→ **Aim of the exercise**: Could you reproduce the line where "was stained to" occurs and all lines after it in the listing below, through the final one, without changing anything?

→ **Available data**:
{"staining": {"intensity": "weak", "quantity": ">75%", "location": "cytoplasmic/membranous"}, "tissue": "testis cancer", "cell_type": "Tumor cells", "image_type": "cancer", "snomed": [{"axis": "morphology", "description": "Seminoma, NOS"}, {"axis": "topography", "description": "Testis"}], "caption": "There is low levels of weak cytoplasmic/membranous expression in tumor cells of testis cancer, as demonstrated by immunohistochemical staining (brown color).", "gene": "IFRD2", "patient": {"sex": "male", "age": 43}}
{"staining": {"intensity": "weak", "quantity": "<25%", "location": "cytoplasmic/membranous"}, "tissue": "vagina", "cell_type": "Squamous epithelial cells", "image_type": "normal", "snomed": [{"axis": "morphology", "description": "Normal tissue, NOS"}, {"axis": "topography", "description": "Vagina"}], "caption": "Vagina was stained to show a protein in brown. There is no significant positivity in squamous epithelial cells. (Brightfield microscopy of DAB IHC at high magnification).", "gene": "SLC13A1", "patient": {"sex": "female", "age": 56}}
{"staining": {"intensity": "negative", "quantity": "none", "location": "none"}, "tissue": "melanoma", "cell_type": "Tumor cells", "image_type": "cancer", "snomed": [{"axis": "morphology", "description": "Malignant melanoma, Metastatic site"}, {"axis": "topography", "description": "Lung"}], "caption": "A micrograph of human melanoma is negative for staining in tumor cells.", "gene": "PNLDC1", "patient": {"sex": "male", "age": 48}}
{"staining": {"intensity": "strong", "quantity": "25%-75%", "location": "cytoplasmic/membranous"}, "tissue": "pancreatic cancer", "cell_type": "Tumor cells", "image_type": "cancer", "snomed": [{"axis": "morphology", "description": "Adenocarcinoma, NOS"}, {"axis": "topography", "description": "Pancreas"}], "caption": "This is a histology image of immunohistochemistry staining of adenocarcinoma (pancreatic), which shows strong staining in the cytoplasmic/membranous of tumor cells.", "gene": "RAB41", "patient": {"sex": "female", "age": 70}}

→ **Task solution**:
{"staining": {"intensity": "weak", "quantity": "<25%", "location": "cytoplasmic/membranous"}, "tissue": "vagina", "cell_type": "Squamous epithelial cells", "image_type": "normal", "snomed": [{"axis": "morphology", "description": "Normal tissue, NOS"}, {"axis": "topography", "description": "Vagina"}], "caption": "Vagina was stained to show a protein in brown. There is no significant positivity in squamous epithelial cells. (Brightfield microscopy of DAB IHC at high magnification).", "gene": "SLC13A1", "patient": {"sex": "female", "age": 56}}
{"staining": {"intensity": "negative", "quantity": "none", "location": "none"}, "tissue": "melanoma", "cell_type": "Tumor cells", "image_type": "cancer", "snomed": [{"axis": "morphology", "description": "Malignant melanoma, Metastatic site"}, {"axis": "topography", "description": "Lung"}], "caption": "A micrograph of human melanoma is negative for staining in tumor cells.", "gene": "PNLDC1", "patient": {"sex": "male", "age": 48}}
{"staining": {"intensity": "strong", "quantity": "25%-75%", "location": "cytoplasmic/membranous"}, "tissue": "pancreatic cancer", "cell_type": "Tumor cells", "image_type": "cancer", "snomed": [{"axis": "morphology", "description": "Adenocarcinoma, NOS"}, {"axis": "topography", "description": "Pancreas"}], "caption": "This is a histology image of immunohistochemistry staining of adenocarcinoma (pancreatic), which shows strong staining in the cytoplasmic/membranous of tumor cells.", "gene": "RAB41", "patient": {"sex": "female", "age": 70}}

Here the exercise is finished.